[ASSIGNMENT]:
Show each line of the data below in which "name" occurs.

[MATERIALS PROVIDED]:
^^^^^^^^
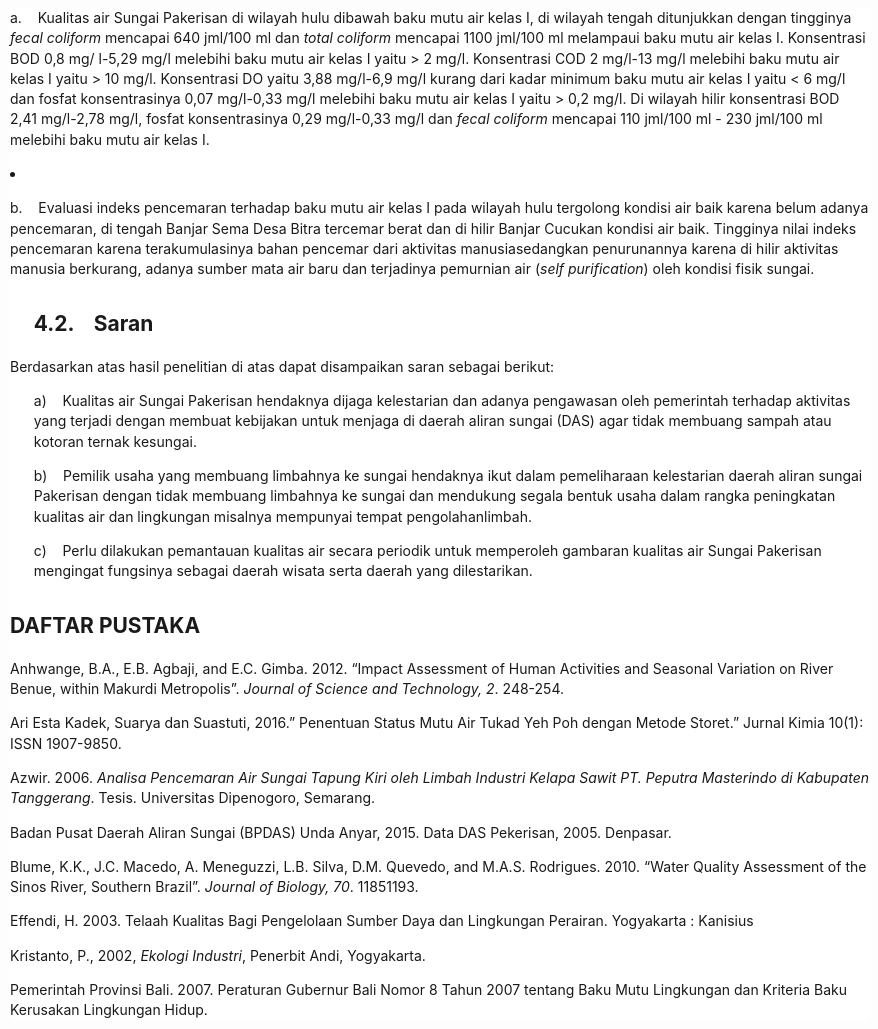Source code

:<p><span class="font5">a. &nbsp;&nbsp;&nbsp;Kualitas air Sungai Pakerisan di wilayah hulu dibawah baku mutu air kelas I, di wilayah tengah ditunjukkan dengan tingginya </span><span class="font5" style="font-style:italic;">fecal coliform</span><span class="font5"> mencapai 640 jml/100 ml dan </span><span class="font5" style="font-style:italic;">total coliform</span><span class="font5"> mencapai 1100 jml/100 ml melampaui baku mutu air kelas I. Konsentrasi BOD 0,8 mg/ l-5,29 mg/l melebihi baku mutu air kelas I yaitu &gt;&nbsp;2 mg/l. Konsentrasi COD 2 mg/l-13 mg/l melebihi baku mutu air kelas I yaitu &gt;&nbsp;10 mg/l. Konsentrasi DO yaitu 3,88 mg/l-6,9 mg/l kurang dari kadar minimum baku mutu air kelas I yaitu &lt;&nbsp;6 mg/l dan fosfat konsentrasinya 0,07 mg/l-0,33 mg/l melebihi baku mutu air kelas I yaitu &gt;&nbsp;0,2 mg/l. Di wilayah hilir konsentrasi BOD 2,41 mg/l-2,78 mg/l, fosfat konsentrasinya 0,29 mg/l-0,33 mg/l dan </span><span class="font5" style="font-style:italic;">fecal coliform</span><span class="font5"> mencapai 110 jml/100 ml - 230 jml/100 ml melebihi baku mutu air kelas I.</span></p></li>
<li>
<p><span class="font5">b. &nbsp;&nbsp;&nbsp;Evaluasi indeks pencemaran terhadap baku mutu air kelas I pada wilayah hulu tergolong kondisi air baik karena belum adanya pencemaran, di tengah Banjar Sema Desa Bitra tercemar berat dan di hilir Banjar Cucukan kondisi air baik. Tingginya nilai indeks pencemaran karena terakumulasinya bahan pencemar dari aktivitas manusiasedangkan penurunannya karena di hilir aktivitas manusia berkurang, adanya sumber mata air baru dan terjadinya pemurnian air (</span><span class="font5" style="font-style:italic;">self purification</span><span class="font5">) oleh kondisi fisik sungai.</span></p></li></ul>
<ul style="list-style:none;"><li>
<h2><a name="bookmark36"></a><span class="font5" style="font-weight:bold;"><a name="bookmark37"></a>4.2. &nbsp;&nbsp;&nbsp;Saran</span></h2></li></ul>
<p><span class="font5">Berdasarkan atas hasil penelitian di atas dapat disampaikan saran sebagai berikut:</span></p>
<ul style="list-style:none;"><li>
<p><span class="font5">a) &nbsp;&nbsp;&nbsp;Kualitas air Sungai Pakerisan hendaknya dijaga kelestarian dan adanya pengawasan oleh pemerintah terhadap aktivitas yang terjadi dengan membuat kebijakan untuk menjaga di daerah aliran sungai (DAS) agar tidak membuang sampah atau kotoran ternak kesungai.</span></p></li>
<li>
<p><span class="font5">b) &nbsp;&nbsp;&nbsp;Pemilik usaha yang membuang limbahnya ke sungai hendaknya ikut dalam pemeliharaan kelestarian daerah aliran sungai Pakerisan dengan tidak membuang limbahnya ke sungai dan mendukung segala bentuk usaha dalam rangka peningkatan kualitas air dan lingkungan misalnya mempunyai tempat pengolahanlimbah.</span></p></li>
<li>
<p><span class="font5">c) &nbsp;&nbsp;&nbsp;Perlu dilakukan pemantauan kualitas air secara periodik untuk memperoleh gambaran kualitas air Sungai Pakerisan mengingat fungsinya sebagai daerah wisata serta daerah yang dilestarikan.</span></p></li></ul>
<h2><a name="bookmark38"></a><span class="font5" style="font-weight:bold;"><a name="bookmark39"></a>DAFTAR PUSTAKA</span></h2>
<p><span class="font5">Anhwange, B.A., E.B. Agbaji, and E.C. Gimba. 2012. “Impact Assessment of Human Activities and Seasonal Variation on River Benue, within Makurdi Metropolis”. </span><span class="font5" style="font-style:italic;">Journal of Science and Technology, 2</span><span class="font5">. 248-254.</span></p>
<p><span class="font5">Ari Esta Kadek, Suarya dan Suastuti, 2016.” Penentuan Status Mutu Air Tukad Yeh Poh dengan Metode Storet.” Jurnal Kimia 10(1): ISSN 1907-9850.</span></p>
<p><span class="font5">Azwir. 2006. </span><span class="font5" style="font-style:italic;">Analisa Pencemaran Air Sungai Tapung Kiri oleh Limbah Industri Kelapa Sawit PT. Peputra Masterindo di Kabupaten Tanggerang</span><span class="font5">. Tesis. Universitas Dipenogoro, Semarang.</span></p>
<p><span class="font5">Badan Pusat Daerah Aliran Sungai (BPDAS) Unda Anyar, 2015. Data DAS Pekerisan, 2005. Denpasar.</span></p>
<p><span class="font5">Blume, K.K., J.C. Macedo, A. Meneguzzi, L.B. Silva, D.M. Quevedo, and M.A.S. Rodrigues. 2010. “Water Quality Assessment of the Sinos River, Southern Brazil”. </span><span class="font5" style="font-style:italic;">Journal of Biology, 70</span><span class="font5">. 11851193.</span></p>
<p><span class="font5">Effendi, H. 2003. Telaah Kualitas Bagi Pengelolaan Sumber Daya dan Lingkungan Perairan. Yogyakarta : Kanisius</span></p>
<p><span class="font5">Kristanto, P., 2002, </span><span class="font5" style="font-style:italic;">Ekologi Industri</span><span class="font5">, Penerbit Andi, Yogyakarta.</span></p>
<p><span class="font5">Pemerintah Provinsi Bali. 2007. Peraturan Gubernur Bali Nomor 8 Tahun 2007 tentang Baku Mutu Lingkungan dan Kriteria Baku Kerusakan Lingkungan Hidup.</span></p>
^^^^^^^^
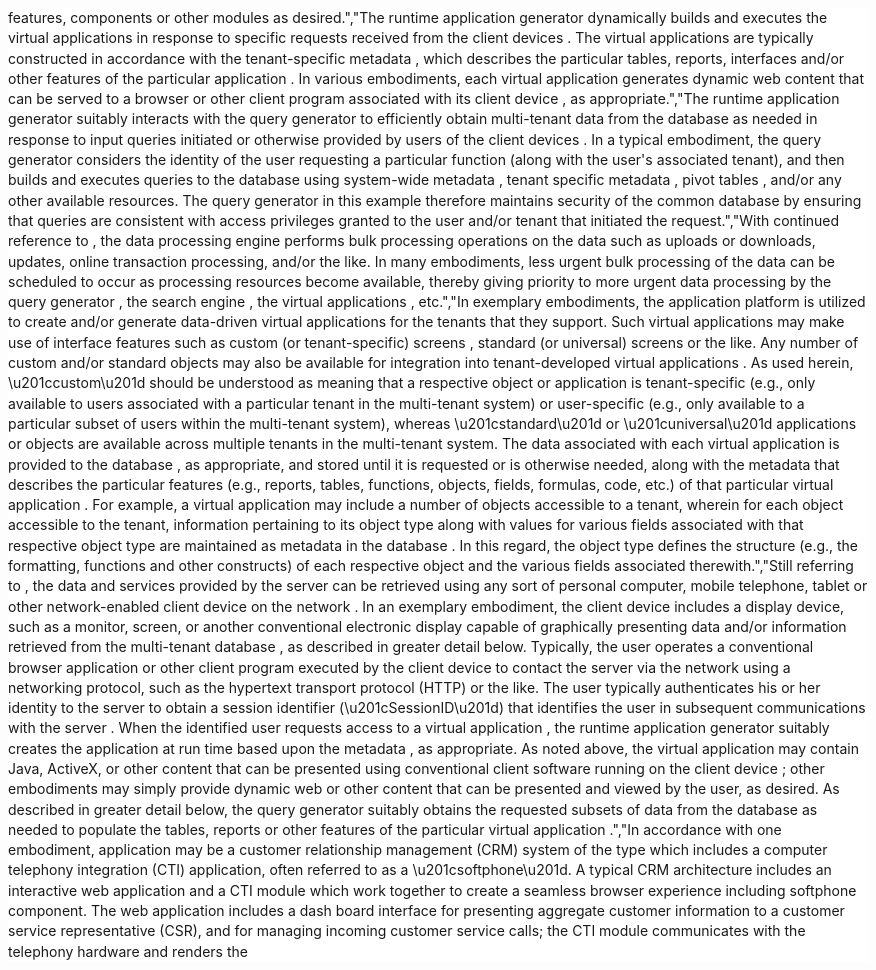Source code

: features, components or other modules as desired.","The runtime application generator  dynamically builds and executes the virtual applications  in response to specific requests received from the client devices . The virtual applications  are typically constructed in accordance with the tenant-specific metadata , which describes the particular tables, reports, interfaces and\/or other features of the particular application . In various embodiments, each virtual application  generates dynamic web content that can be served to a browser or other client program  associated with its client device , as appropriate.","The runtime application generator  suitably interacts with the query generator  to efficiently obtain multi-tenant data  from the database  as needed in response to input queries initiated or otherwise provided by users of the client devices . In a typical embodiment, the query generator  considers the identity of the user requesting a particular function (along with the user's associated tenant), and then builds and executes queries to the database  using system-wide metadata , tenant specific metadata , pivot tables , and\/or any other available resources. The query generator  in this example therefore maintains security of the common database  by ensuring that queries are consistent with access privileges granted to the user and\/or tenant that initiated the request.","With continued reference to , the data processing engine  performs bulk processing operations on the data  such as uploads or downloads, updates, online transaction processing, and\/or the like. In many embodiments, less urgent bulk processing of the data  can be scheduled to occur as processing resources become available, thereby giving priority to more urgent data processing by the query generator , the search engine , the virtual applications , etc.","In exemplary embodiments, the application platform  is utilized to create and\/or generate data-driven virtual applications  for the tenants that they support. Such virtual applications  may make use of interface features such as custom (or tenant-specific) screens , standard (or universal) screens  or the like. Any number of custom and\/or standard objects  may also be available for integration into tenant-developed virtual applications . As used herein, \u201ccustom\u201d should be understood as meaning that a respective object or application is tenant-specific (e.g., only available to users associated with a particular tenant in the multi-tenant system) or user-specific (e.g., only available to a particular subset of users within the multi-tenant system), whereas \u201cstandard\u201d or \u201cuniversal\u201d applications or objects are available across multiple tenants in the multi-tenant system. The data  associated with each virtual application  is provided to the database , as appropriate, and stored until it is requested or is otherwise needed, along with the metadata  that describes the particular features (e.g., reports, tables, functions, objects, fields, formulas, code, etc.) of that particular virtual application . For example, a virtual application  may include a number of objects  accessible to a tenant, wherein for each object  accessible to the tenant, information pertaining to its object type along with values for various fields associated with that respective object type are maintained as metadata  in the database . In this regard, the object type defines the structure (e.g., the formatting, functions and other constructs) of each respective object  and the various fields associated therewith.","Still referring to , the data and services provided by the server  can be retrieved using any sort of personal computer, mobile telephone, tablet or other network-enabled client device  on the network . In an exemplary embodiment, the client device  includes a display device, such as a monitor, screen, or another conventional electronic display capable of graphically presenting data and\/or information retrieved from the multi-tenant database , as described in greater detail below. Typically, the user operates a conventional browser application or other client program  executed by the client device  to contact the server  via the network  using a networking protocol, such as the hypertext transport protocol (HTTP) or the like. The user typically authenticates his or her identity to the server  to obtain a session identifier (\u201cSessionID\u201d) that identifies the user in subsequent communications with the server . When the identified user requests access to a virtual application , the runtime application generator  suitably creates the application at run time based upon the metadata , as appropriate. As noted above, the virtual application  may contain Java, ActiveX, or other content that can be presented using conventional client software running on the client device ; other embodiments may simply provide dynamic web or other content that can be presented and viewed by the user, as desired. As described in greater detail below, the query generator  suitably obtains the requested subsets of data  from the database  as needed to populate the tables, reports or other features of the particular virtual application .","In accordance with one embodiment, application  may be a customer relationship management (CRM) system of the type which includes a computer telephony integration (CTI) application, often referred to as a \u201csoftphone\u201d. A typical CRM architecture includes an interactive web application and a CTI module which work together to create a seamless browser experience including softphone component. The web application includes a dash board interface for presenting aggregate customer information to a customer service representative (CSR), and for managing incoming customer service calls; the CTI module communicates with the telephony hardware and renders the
^^^^^^^^
[EXERCISE OUTPUT]:
<h2><a name="bookmark36"></a><span class="font5" style="font-weight:bold;"><a name="bookmark37"></a>4.2. &nbsp;&nbsp;&nbsp;Saran</span></h2></li></ul>
<h2><a name="bookmark38"></a><span class="font5" style="font-weight:bold;"><a name="bookmark39"></a>DAFTAR PUSTAKA</span></h2>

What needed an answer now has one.